|04/09/2011, 11:54 am||#21|
Join Date: Mar 2007
You can try to argue it away as much as you like, in my opinion it's indisputable that Facebook generally (with the exception of games with actual gameplay, like Tetris and such) lack any kind of challenge (making sure you show up every so often to do your clicks isn't something I count as a challenge), they lack any depth, they lack originality (nearly all FB games are copies of some other games), and they're also in many cases really buggy.
They don't present you with any kind of storyline (maybe some lines here or there but nearly none) and no exciting gameplay objectives.

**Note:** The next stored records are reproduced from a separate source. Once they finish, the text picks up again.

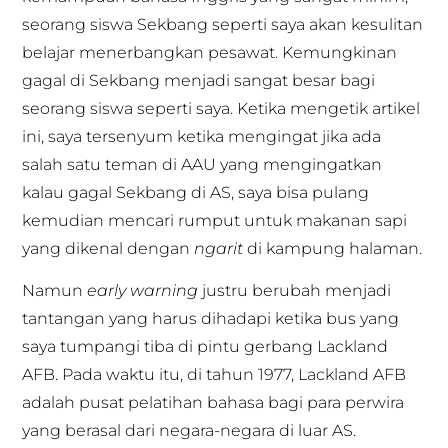
seorang siswa Sekbang seperti saya akan kesulitan
belajar menerbangkan pesawat. Kemungkinan
gagal di Sekbang menjadi sangat besar bagi
seorang siswa seperti saya. Ketika mengetik artikel
ini, saya tersenyum ketika mengingat jika ada
salah satu teman di AAU yang mengingatkan
kalau gagal Sekbang di AS, saya bisa pulang
kemudian mencari rumput untuk makanan sapi
yang dikenal dengan
ngarit
di kampung halaman.
Namun
early warning
justru berubah menjadi
tantangan yang harus dihadapi ketika bus yang
saya tumpangi tiba di pintu gerbang Lackland
AFB. Pada waktu itu, di tahun 1977, Lackland AFB
adalah pusat pelatihan bahasa bagi para perwira
yang berasal dari negara-negara di luar AS.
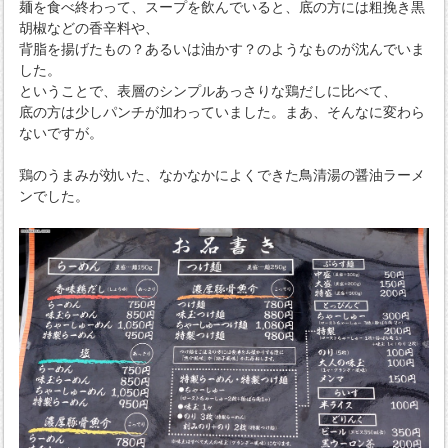
麺を食べ終わって、スープを飲んでいると、底の方には粗挽き黒
胡椒などの香辛料や、
背脂を揚げたもの？あるいは油かす？のようなものが沈んでいま
した。
ということで、表層のシンプルあっさりな鶏だしに比べて、
底の方は少しパンチが加わっていました。まあ、そんなに変わら
ないですが。
鶏のうまみが効いた、なかなかによくできた鳥清湯の醤油ラーメ
ンでした。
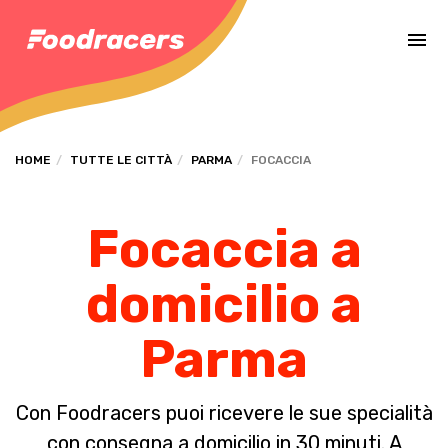
Completa il pagamento dell'ordine in [missing %{deadline} value].
HOME
TUTTE LE CITTÀ
PARMA
FOCACCIA
Focaccia a
domicilio a
Parma
Con Foodracers puoi ricevere le sue specialità
con consegna a domicilio in 30 minuti. A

Really, the vast majority of these games consist of little but repeating the same tasks over and over, basically just grinding, and they are dependent on having constant updates with new items and all of that... since there really is no fun gameplay and as such, if the developer stopped continuously adding new things to buy and all of that, and instead just left the game as it is... then the game in question would very quickly drop in popularity and get pulled.

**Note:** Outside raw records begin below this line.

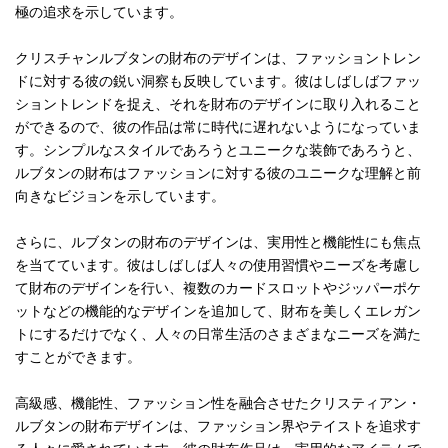
極の追求を示しています。
クリスチャンルブタンの財布のデザインは、ファッショントレン
ドに対する彼の鋭い洞察も反映しています。彼はしばしばファッ
ショントレンドを捉え、それを財布のデザインに取り入れること
ができるので、彼の作品は常に時代に遅れないようになっていま
す。シンプルなスタイルであろうとユニークな装飾であろうと、
ルブタンの財布はファッションに対する彼のユニークな理解と前
向きなビジョンを示しています。
さらに、ルブタンの財布のデザインは、実用性と機能性にも焦点
を当てています。彼はしばしば人々の使用習慣やニーズを考慮し
て財布のデザインを行い、複数のカードスロットやジッパーポケ
ットなどの機能的なデザインを追加して、財布を美しくエレガン
トにするだけでなく、人々の日常生活のさまざまなニーズを満た
すことができます。
高級感、機能性、ファッション性を融合させたクリスティアン・
ルブタンの財布デザインは、ファッション界やテイストを追求す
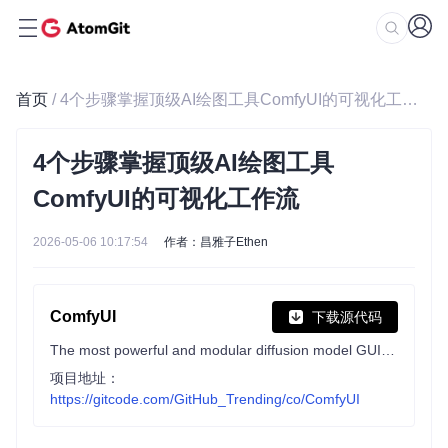
首页
/ 4个步骤掌握顶级AI绘图工具ComfyUI的可视化工作流
4个步骤掌握顶级AI绘图工具
ComfyUI的可视化工作流
2026-05-06 10:17:54
作者：昌雅子Ethen
ComfyUI
下载源代码
The most powerful and modular diffusion model GUI, api and backend with a graph/nodes interface.
项目地址：
https://gitcode.com/GitHub_Trending/co/ComfyUI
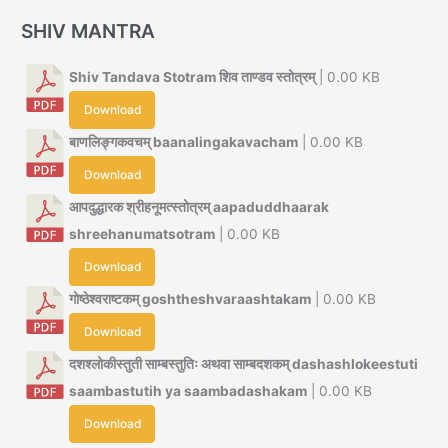
SHIV MANTRA
Shiv Tandava Stotram शिव ताण्डव स्तोत्रम्
| 0.00 KB
Download
बाणलिङ्गकवचम् baanalingakavacham
| 0.00 KB
Download
आपदुद्धारक श्रीहनूमत्स्तोत्रम् aapaduddhaarak
shreehanumatsotram
| 0.00 KB
Download
गोष्ठेश्वराष्टकम् goshtheshvaraashtakam
| 0.00 KB
Download
दशश्लोकीस्तुती साम्बस्तुतिः अथवा साम्बदशकम् dashashlokeestuti
saambastutih ya saambadashakam
| 0.00 KB
Download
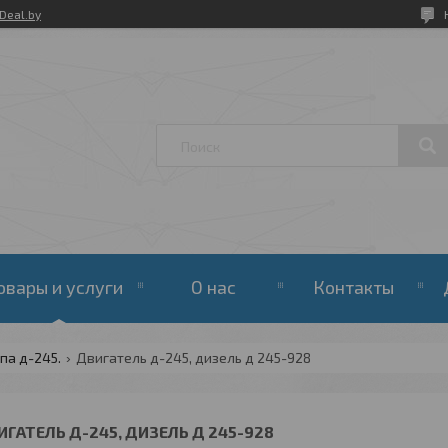
Deal.by
овары и услуги
О нас
Контакты
па д-245.
Двигатель д-245, дизель д 245-928
ИГАТЕЛЬ Д-245, ДИЗЕЛЬ Д 245-928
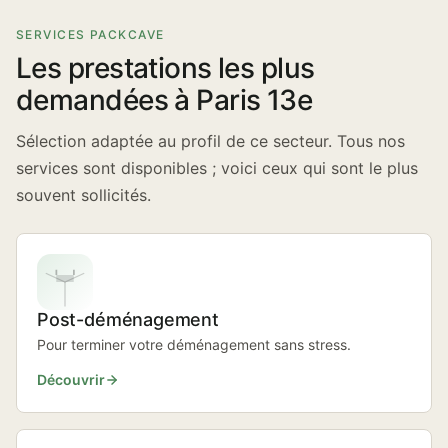
SERVICES PACKCAVE
Les prestations les plus
demandées à Paris 13e
Sélection adaptée au profil de ce secteur. Tous nos
services sont disponibles ; voici ceux qui sont le plus
souvent sollicités.
Post-déménagement
Pour terminer votre déménagement sans stress.
Découvrir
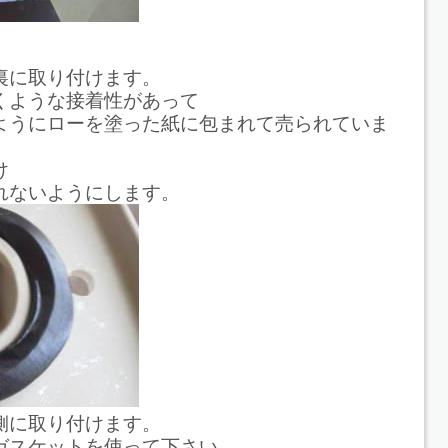
裏に取り付けます。
くような接着性があって
ようにローを塗った紙に包まれて売られていま
け
れないようにします。
側に取り付けます。
ガスケットを使って下さい。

EDIT - another issue I have with these kinds of games is the 'freemium' model they're built on.
Logically, what follows from using a model where people can play for free and money is only made from having people voluntarily pay for advantages in the games, is that they will introduce as many annoying 'gameplay features' as possible that require you to pay real money to speed up or skip entirely... obviously they want to have people start playing the games in the first place so they need to strike some sort of balance.

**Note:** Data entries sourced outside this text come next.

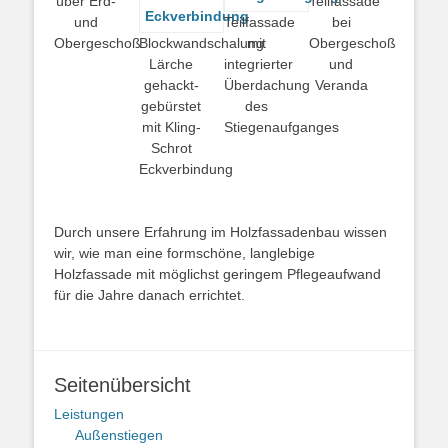
über Erd-
Teilfassade
und
Teilfassade
bei
Obergeschoß
Blockwandschalung
mit
Obergeschoß
Lärche
integrierter
und
gehackt-
Überdachung
Veranda
gebürstet
des
mit Kling-
Stiegenaufganges
Schrot
Eckverbindung
Durch unsere Erfahrung im Holzfassadenbau wissen
wir, wie man eine formschöne, langlebige
Holzfassade mit möglichst geringem Pflegeaufwand
für die Jahre danach errichtet.
Seitenübersicht
Leistungen
Außenstiegen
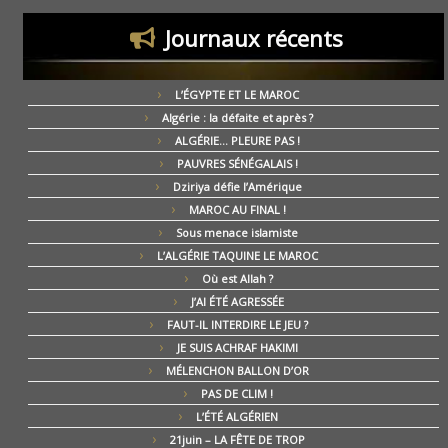
Journaux récents
L’ÉGYPTE ET LE MAROC
Algérie : la défaite et après ?
ALGÉRIE… PLEURE PAS !
PAUVRES SÉNÉGALAIS !
Dziriya défie l’Amérique
MAROC AU FINAL !
Sous menace islamiste
L’ALGÉRIE TAQUINE LE MAROC
Où est Allah ?
J’AI ÉTÉ AGRESSÉE
FAUT-IL INTERDIRE LE JEU ?
JE SUIS ACHRAF HAKIMI
MÉLENCHON BALLON D’OR
PAS DE CLIM !
L’ÉTÉ ALGÉRIEN
21juin – LA FÊTE DE TROP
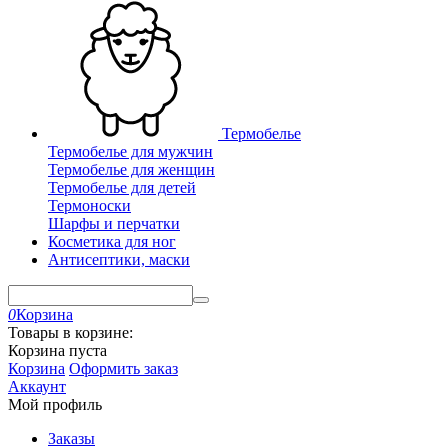
Термобелье
Термобелье для мужчин
Термобелье для женщин
Термобелье для детей
Термоноски
Шарфы и перчатки
Косметика для ног
Антисептики, маски
0
Корзина
Товары в корзине:
Корзина пуста
Корзина
Оформить заказ
Аккаунт
Мой профиль
Заказы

One way I've understood this is often done, by the big name developers anyway, is simply to include very few of these annoying elements when a game is launched, causing the game to gain popularity quickly.
The way games on FB work, it's very much a system of popularity causing more popularity, and once a game has reached a certain userbase, they gradually start introducing annoying elements.
At this point, when the game has reached a certain size, its existing popularity alone will keep it afloat and there's no longer the same need to restrict the use of various annoying elements.
There's little doubt this is part of the design behind these games. If actually doing everything 'manually', without paying any real money, was a lot of fun... then people wouldn't be very likely to pay to speed it up or skip it entirely.
This is something that doesn't have to be a factor in 'normal' retail games, where you pay a price up-front and then that's it.
If anything it's the other way around... they want to try and make sure you have as much of a good time as possible while reducing whatever might feel annoying... giving you as good an impression of the developer as possible and making you more likely to buy their future games.
It seems to me Facebook developers are much less concerned with long time customer satisfaction, something I suspect is due to how they have such awesome access to so many people... it seems just bringing new people in, have them spend some money and then leave... rinse and repeat... is a model that actually makes some sense under such circumstances.
Last edited by Armakuni; 04/09/2011 at 03:03 pm.